Passage provided:
Day 10 of 365 Blog or Vlog

Updating from older blog

by Ameda Holmes

It seems to be quite ordinary to have multiple projects going at once. Whether it has to do with the multiplicity of chores that need to be done on a developing homestead, updating and repairing clothing, decor changes to the living spaces, improving organization, and creating items for sale, the project list sometimes seems to be getting longer as items are completed.

This doesn’t bother me at all. The production measured against my project list is quite satisfying. I did discover that I do have to create lists in order to keep from getting overwhelmed and confused. While I have received dismissive comments to the effect that the detail in my lists is unnecessary, I have found the detail is not only satisfying as it gets checked off, but needful actions don’t get overlooked.

There is a daily chore list where individual items just get a check mark as completed. Making the bed, feeding animals, doing dishes, taking out trash, etc.

A weekly list includes items such as dealing with leftovers. For example, freezing meals for the next week, making stew from left over meats and veggies. Baking bread, any cleaning and organizing projects, and mending, laundry & putting clothes away. With the guys working on remodeling and painting projects away from the homestead during the week, there is a need for portable meals to avoid additional expense.

A monthly list consists of the bills and due dates. While not actually projects, this is a very important part of our household organization. It is also where we schedule spending for materials and equipment.

While most of the homestead construction projects are on the shoulders and strength of the male half of this partnership, I do have input on appearance, priority and problem-solving. I also have some personal projects that are within my strength and energy level. This is a longer term list, as the time / money / energy equation gets continually updated.

A few items on the current list include:
Porch / greenhouse / dining room on the west side of the house. The entry stairs and first 8’x10′ porch are mostly completed.
We have a pile of reclaimed corrugated plastic roofing for this, and hopefully we have enough for the greenhouse as well.

A 16’x16′ deck / porch on the east side of the house that will eventually (hopefully this winter) get enclosed for my studio space.

An enclosed storage room under the south end of the house. The house mover left the several-hundred-pound trailer tongue under this area. Rahn got help to manhandle this out around the tie-down straps and help to dig out the sand to level the area prior to it getting enclosed.

A much larger rabbitry needs to be constructed to protect the bunnies from predators and extremes of weather. We lost bunnies to both this summer.

The current cages did get moved to where the new rabbitry will get constructed, and a start was made on the construction. More to be done here as well.

The garden:
First iteration of the garden is going to be in 5 gallon buckets enclosed by half-pallet sides. Most of the soil here is composed of sandstone gravel and clay. Very low in organic matter, so buckets of amended soil as we get larger amounts of compost made will do for now. We can get a nearly unlimited number of free pallets and buckets, and plan to get a chipper to chop up brush in the future.

When I was living in an apartment in Irving I had a successful container garden. The containers here at the homestead will be much larger.

Information given:
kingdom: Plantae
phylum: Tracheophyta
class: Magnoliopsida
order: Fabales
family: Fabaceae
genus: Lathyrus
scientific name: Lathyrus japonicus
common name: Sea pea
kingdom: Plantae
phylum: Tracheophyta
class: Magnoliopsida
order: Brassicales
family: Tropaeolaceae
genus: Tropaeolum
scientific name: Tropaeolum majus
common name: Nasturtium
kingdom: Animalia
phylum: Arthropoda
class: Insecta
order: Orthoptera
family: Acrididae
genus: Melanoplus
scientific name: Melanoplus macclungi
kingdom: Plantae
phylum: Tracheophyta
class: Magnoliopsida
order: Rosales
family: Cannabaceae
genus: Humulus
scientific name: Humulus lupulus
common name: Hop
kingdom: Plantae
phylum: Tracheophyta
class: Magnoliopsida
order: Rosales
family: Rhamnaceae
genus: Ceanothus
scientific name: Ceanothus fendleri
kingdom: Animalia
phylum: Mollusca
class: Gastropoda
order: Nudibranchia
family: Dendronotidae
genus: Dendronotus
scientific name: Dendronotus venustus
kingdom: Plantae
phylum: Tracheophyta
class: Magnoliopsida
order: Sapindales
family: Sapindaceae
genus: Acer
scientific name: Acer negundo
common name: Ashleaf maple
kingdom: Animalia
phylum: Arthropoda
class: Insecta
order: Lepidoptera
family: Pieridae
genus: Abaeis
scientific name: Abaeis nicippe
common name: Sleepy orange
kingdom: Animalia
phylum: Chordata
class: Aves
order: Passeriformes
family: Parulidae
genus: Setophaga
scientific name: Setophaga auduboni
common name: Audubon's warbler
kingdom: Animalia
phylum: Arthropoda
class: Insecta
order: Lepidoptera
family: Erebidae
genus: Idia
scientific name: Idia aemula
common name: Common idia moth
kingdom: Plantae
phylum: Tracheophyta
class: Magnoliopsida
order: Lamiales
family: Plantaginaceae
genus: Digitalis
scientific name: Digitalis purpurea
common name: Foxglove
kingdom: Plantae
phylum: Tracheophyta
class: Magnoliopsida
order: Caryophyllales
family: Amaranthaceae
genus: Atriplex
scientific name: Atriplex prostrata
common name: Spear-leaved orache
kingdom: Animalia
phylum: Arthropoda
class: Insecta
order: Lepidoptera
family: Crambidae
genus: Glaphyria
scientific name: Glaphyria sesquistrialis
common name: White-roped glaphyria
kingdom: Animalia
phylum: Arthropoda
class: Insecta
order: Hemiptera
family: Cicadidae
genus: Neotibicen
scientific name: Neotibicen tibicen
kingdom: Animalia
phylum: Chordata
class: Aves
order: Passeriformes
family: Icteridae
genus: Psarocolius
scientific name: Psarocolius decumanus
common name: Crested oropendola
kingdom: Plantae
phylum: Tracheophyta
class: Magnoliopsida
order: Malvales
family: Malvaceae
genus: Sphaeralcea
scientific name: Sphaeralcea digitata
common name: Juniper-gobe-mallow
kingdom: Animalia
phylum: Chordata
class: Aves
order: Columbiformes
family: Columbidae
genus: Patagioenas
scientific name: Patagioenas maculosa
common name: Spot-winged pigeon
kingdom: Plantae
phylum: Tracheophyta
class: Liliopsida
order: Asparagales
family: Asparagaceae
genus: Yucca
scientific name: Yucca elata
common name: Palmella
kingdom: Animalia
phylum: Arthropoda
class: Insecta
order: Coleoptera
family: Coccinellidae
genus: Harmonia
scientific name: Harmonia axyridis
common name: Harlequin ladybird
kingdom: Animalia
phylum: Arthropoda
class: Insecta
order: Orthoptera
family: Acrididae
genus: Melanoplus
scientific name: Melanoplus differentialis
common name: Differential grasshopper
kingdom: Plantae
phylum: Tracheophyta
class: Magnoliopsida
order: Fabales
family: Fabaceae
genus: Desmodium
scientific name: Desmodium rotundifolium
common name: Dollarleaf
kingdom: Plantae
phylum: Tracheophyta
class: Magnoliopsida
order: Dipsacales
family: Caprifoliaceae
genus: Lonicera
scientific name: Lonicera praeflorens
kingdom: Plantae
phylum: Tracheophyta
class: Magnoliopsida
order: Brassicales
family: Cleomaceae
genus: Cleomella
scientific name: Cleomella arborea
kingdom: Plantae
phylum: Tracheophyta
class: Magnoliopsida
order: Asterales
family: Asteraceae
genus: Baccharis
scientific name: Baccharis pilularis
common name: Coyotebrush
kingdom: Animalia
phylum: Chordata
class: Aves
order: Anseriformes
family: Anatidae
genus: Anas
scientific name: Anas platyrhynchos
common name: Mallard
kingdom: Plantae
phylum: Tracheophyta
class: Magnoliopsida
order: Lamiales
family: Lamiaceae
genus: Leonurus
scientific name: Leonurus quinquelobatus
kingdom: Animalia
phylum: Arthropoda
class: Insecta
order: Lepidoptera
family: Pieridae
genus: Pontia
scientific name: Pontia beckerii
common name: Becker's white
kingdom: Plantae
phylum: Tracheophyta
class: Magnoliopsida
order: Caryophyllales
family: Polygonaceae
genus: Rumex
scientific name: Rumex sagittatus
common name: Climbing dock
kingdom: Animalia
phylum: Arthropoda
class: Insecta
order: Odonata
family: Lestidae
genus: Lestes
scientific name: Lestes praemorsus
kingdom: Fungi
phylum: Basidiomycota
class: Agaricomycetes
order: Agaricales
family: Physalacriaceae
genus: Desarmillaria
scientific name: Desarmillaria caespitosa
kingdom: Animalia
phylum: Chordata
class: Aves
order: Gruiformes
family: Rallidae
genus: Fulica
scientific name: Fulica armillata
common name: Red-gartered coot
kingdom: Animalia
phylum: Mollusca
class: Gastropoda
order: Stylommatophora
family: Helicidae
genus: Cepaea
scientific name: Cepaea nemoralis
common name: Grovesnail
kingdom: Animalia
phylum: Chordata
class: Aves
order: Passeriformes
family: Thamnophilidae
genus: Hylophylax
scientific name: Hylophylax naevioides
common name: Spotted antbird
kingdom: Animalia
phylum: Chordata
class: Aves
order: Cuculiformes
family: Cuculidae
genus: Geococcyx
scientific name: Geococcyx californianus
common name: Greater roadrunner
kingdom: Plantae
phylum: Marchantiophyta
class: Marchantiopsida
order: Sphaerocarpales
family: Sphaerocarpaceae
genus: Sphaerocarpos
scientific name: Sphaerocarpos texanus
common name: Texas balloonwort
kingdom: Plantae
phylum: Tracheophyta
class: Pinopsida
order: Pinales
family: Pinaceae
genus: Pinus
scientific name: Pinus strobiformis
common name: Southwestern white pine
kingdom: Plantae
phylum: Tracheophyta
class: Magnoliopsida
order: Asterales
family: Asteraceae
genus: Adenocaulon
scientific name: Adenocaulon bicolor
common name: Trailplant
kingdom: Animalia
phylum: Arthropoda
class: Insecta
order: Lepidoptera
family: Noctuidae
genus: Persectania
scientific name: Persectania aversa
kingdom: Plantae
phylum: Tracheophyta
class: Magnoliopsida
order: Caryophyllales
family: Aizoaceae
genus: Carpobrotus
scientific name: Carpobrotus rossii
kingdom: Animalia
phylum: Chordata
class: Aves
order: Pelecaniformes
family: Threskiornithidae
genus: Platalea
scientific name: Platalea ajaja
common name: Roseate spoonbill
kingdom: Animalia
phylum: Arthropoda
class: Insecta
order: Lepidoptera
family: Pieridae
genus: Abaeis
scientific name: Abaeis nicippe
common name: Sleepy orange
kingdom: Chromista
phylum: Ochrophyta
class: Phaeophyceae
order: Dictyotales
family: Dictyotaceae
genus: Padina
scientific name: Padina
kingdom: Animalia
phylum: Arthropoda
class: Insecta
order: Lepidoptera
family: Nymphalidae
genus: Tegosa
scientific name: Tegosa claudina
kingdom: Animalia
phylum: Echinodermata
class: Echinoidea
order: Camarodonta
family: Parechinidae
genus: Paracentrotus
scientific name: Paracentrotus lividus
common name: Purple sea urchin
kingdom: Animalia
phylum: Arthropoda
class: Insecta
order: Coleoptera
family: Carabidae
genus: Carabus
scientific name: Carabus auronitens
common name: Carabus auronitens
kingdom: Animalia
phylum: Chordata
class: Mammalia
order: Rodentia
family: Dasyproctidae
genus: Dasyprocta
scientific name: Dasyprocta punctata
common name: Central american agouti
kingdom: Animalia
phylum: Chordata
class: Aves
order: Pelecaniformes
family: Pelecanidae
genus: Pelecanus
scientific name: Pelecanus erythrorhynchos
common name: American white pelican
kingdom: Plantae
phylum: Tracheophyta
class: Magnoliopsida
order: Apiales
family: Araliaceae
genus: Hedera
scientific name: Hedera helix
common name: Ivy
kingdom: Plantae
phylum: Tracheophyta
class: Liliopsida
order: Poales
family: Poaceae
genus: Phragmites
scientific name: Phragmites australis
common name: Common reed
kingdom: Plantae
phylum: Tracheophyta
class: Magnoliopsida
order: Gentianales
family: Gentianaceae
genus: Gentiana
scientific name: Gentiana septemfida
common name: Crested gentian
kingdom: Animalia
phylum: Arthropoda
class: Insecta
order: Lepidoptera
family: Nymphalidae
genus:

Exercise set:
a) In the homestead blog post, what is most of the soil on the homestead made of?
b) List every chore the homestead blog post gives as an item on the daily chore list.
c) Write the next part of the homestead blog post, starting after its final sentence.
The records have nothing to do with what is asked here.

Outputs by task:
a) Sandstone gravel and clay.

b) Making the bed, feeding animals, doing dishes, and taking out trash.

c)
Eventually most of the property will have gardens. Food is the first priority, of course. Some of the plants I want to grow for fiber and dye are quite decorative and will be sited with an eye towards enhancing the overall appearance of the property. I also want to get some wild blackberry starts to plant along the edges of the property, some fruit trees, and perhaps some nut trees.

I did get a dozen small trees from Arbor Day Foundation. I’ll be getting them sited this week.

The “Making” list has sub-headings of clothing, household, and trade goods. This is probably the largest list, though the homestead construction projects are individually larger items. This is also the list that gets longer as I work on items. I have a quirk where I’m working on a project, and a variant occurs to me. I’ll put it on the list and write down any details that pop up.

A couple examples of this:
I was knitting one of my favorite edgings on the lace wristers I was finishing. It occurred to me that I could use some of my acrylic yarn stash and knit panels to be mounted in reclaimed wood frames as fencing for the front yard. There was a FB post a few years ago where a knitter in the Shetland Isles made a fence around her garden using fishing net cord and over-sized needles. She used the same edging pattern as I was currently knitting.

Another variant of this was a project I did a few years ago as display panels. The panels I did then didn’t survive the multiple moves of the years between then and now, but I plan to get some of these done this week. Reclaimed lumber frames, and twine to make dream-catcher centers.

Other “Making” projects include clothing for both of us. I currently have several historical re-enactment items cut out that just need sewing.

I am also cutting up a number of old pairs of jeans and piecing them into fabric to be used for covers for furniture and a cowboy duster.

Reclaimed denim is also a great resource for the trade goods list. Little bags, medium bags, quilts, wall hangings, are all on the list to be done.

Then there is my sizable stash of fabrics, yarn, jewelry supplies, and the creativity that gets splattered around my work space.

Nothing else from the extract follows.